For the past 20 to 30 years, corporate America had diversity trainings. They weren't DEI trainings — they were simply called diversity trainings. We were brought into rooms, and we were instructed, "All right, this is how you deal with someone who may come from a different ethnic background, from a religious background, someone who's handicapped, someone who's Republican. Someone who may have grown up in a super, super small town and doesn't have the same values you do having grown up in New York. We all have to work together, and we can do it."

The old-school diversity training was more about bridge-building, whereas DEI seems more about wall-building. So I think we just need to get back to the kind of diversity initiatives that we once had.

The greatest danger I see is that the DEI branding threatens to undermine all diversity. And diversity is the lifeblood of this country. I mean, we are a nation founded on immigration. We benefit from that immigration. It makes us, I think, the most special country in the world. I think it's enabled so much innovation, culturally and technologically. It is our blessing and our curse. Because when you're a heterogeneous country, it's also hard to remember what you have in common.

But to your point, we can't get rid of diversity. We at FAIR believe we simply need to return to a more authentic and holistic form of diversity and inclusion. The biggest problem that we at FAIR have with DEI is the equity component. I think “equity,” in a vacuum, means justice and fairness. But the way it's being construed now is a very distorted interpretation of equity that essentially means that in order for some people to have more, or in order for some people to succeed, others must be brought down. It's a sort of leveling, of bringing people down to the lowest common denominator. And it doesn't allow for excellence. And it doesn't reward the ambitious. And I think that those are part and parcel of the American experience.

So equity to me is antithetical to everything America stands for. There's a reason that DEI isn't called diversity, equality and inclusion. Equality is what we at FAIR support — equality of opportunity. We are not guaranteed success. Life is not guaranteed to be fair. And our government can't guarantee that it will be fair in all respects. The only thing that we can and should be assured of is equal treatment and equal opportunity. So we support diversity, we support equality, we support inclusion, but not DEI in its current form.

GB: FAIR is a fairly new organization that has already been through some ups and downs. How is FAIR doing, and what role do you see it playing going forward?

MH: I became executive director of the Foundation Against Intolerance & Racism last October. The reason I was attracted to this organization is that it's nonpartisan, and it's dedicated to protecting and defending civil liberties on multiple fronts through legal channels.

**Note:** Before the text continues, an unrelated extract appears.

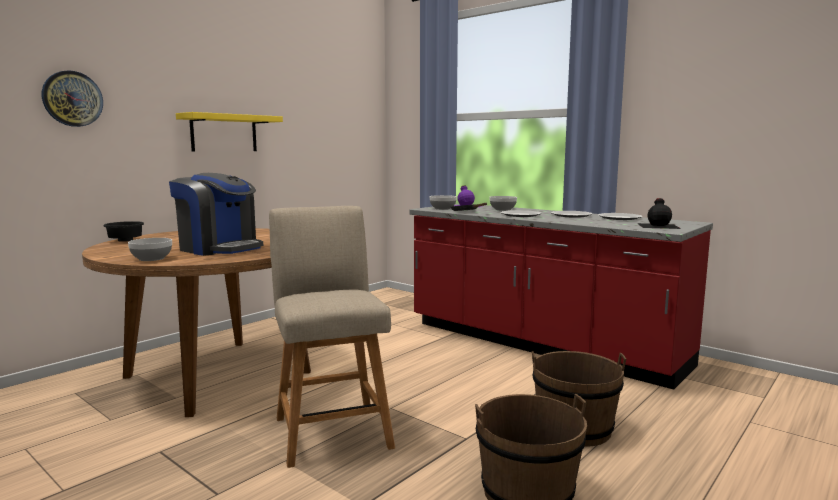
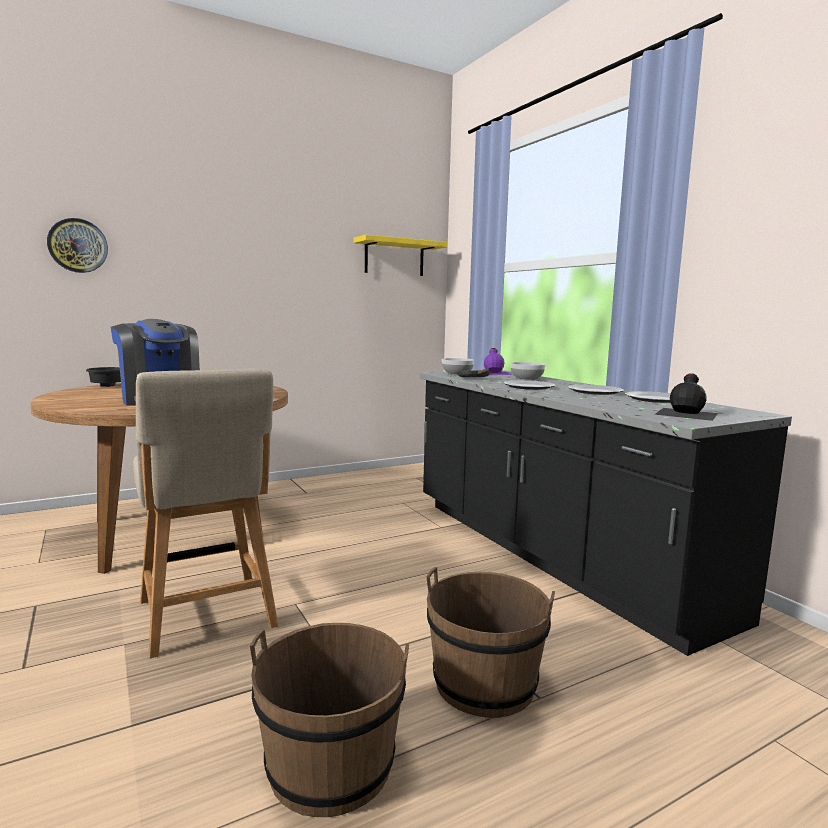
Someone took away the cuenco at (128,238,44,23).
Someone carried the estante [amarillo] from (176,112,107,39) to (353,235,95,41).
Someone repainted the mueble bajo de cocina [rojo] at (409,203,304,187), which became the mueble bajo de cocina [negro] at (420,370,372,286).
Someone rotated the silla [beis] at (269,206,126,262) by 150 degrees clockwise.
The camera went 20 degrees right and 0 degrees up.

We're similar to the Foundation for Individual Rights and Expression, but where FIRE protects the First Amendment, we protect the First and the 14th mmendments, that's free speech and equal protection. So that's the niche that FAIR fills. I like to say we're what the ACLU was intended to be, and once was, but no longer is. Our mission at FAIR is helping people understand and appreciate our common culture, interests, and values as Americans.

I think that FAIR's future is bright because there’s a real need for the work we're doing around depolarization and advancing and defending civil liberties when they're under fire. I think realizing that we are all human, and that our biggest challenges are ones that affect all of us, is the key to moving forward and to reversing a lot of the damage that's been done in this country.